The Music School scrapbooks (40 volumes, 1915-1979) primarily contain clippings, many from local newspapers, as well as flyers, concert programs, tickets, announcements, etc. which document the School's classes, concerts, community outreach, benefits, and other activities.
One scrapbook added to the collection in 2015 contains documents related to pianist and Greenwich House Music School director Marion Rous. It contains flyers, programs, and correspondence related to Rous's work with the music school between 1937 and 1940 as well as clippings, flyers, bulletins, and photographs more generally related to Greenwich House Music School programs and participants from 1925 to 1964.
The Music School Scrapbooks are NOT microfilmed.
Series VII: Greenwich House Index Card Files
The bulk of the 36,000 index cards (85%) document interactions with neighborhood people, clients, volunteers and others associated with Greenwich House. These dated entries, maintained from around 1918 through the 1950s, record the reason people contacted Greenwich House, services provided, ethnicity, biographical information, etc., and are a valuable quotidian window on the activity of Greenwich House and the social problems faced by the working class residents if Greenwich Village.
There are also four smaller sets of cards, namely: Greenwich House Library Card Catalog; Greenwich House Children's Theatre cards, c. 1926-1967; Henry Street Visiting Nurses' reports, 1910-1916 (provided health services for/at Greenwich House); Hudson Park Social Center cards, 1915. Some index cards contained information on both sides. In those cases, the text from the back of a card appears in the frame immediately following the frame showing the front of that card. Both sides of each two-sided card will appear in the same position within their frames. There are also four smaller sets of cards: Club, Individual and Family Record Cards; Greenwich House Library Catalog; Greenwich House Children's Theatre & Music School; Henry Street Settlement Visiting Nurses.
The Greenwich House Index Card Files were NOT microfilmed.
Series VIII: Greenwich House post-Simkhovitch records
Series VIII contains Greenwich House records from the period following the retirement of Mary Simkhovitch up to 1990. It includes records of the Music House and Pottery School, the New York House & School of Industry, and United Neighborhood Houses.
Music School materials added to this series in 2015 include administrative and programming records created between the late 1940s and 1990s. These documents consist of class rosters from the 1960s, monthly statistics 1956-59, financial statements 1974-1978, events calendars, programs flyers, brochures, issues of the Newsletter "Quarter Notes" 1989-1994, Annual Programs 1949-1980, GHMS Renee Weiler Music Center annual programs 1982-1993, and assorted staff files. Greenwich House Music School materials also contain records related to German Diez, who worked for many years as the chairman of the music school's piano department. These documents consists of Diez's student roll books, assorted Greenwich House Music School booklets and budgetary data from the 1940s, Greenwich House Music School programs and class materials, personal correspondence from the 1950s and early 2000s, documents related to Diez's emigration from Cuba, and SUNY Purchase teaching materials 1984-1999. Also contained in these materials are a number of audio/visual recordings of Greenwich House Music School events between 1973 and 1994.
The Greenwich House post-Simkhovitch records were NOT microfilmed.

• Entries provided:
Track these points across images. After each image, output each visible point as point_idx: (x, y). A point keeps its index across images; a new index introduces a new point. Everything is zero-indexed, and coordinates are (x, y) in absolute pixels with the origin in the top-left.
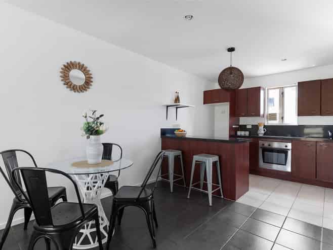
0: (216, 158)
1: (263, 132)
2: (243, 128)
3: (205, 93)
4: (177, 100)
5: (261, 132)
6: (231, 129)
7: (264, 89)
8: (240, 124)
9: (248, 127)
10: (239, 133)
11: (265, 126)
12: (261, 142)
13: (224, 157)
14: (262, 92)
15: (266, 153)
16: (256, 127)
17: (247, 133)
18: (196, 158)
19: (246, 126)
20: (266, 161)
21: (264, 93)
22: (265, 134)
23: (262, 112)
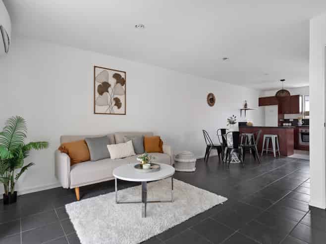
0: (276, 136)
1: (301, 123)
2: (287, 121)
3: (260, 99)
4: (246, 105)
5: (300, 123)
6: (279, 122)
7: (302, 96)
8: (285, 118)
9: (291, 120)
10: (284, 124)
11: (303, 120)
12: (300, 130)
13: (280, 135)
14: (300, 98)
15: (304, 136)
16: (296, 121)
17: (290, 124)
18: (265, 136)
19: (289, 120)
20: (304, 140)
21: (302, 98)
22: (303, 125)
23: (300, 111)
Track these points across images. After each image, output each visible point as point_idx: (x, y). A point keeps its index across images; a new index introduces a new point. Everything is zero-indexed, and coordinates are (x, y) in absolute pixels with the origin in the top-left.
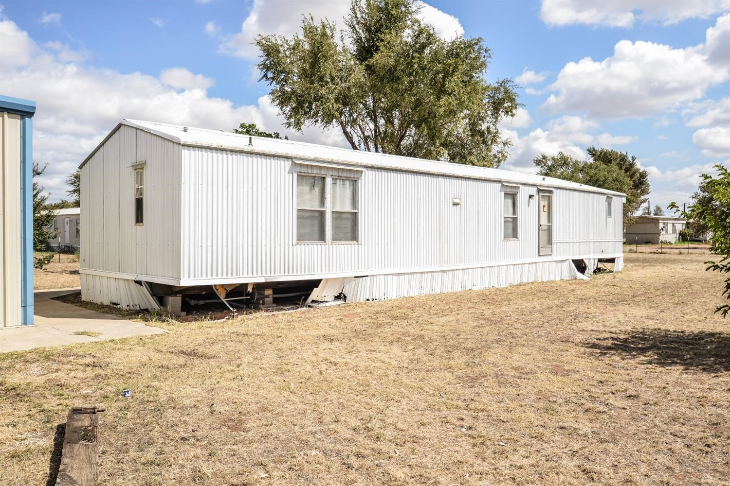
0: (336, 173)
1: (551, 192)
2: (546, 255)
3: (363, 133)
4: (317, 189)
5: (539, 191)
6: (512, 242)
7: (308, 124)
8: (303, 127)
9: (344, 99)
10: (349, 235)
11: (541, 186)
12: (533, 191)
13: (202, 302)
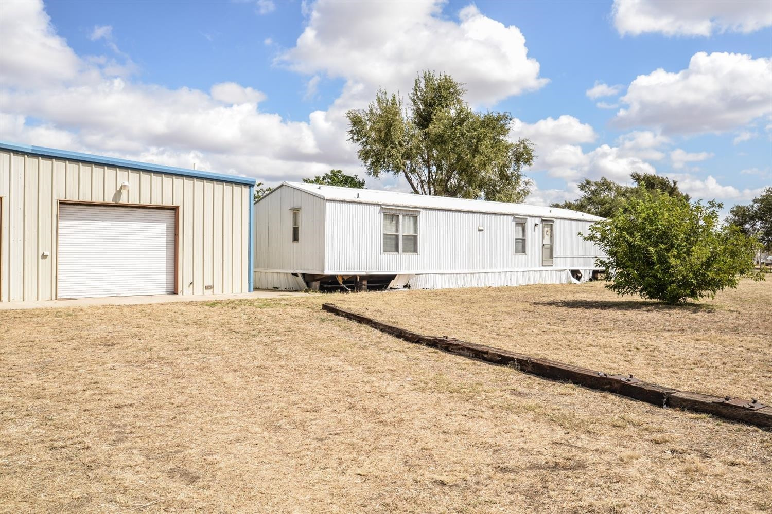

• Work task: Reproduce the passage of the Greenwich House collection description between "The Music School scrapbooks (40" and "are NOT microfilmed.", inclusive, swapping every occurrence of "clippings" for "press cuttings".

• Result of this task:
The Music School scrapbooks (40 volumes, 1915-1979) primarily contain press cuttings, many from local newspapers, as well as flyers, concert programs, tickets, announcements, etc. which document the School's classes, concerts, community outreach, benefits, and other activities.
One scrapbook added to the collection in 2015 contains documents related to pianist and Greenwich House Music School director Marion Rous. It contains flyers, programs, and correspondence related to Rous's work with the music school between 1937 and 1940 as well as press cuttings, flyers, bulletins, and photographs more generally related to Greenwich House Music School programs and participants from 1925 to 1964.
The Music School Scrapbooks are NOT microfilmed.